America should ponder Max Dupree’s famous maxim that the first duty of a leader is to “define reality,” and aim for what W.B. Yeats called a “hawk’s eye view” of affairs. That is what Abraham Lincoln set out in his speeches before the Civil War, and there is no national leader doing the same at that level today. American politics has degenerated into trench warfare, and become as relentless, costly, miserable, and ineffectual as the muddy battles of the Great War. As in Lincoln’s day, the United States of America are quite simply not united. America is a “House divided” again, but over different lines. This time the turbulence is created by two deep divides and an accompanying cultural crisis.
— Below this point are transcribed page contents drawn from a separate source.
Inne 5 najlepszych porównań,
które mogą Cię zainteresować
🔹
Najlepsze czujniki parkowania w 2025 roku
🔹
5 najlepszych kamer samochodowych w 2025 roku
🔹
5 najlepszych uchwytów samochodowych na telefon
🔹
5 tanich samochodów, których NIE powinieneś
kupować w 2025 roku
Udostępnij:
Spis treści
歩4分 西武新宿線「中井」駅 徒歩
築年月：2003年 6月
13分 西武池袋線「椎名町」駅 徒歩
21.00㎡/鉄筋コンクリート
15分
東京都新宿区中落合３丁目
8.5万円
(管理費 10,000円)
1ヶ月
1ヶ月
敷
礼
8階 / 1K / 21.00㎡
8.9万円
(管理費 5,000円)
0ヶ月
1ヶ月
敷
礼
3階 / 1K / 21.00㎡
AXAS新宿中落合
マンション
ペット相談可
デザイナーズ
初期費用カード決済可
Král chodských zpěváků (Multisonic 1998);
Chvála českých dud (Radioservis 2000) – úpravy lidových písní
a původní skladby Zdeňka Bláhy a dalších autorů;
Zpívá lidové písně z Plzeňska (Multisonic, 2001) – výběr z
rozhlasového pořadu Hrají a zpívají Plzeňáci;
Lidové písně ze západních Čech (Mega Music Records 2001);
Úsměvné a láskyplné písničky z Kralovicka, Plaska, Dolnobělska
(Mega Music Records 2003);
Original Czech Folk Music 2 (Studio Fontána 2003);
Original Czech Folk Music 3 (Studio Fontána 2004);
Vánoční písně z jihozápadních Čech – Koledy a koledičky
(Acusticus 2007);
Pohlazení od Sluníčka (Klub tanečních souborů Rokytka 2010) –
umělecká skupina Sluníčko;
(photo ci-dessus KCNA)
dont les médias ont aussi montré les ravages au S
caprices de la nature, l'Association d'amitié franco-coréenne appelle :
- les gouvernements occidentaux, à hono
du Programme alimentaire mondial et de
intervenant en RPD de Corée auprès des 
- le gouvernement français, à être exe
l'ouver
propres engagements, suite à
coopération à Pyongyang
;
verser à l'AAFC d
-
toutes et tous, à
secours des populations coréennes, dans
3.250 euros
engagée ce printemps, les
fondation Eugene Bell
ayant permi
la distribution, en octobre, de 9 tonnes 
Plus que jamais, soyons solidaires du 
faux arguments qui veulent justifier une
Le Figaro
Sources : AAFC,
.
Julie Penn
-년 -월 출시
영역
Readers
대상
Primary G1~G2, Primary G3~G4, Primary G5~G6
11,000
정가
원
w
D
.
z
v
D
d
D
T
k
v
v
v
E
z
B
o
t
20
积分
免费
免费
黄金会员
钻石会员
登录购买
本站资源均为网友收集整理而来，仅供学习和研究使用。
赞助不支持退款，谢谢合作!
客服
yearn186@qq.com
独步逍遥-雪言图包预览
First, there is the profound division between the heirs of the American revolution and the heirs of the French revolution. (Movements such as postmodernism, identity politics, tribal politics, the sexual revolution, Critical Theory, and “wokeness” owe nothing to 1776 and everything to 1789.) At stake is the survival of the American republic. If the forces of the radical left prevail, the republic of the American founding will be finished. They have seceded from the founding ideals of the American republic as decisively as the South seceded from the Union in the Civil War.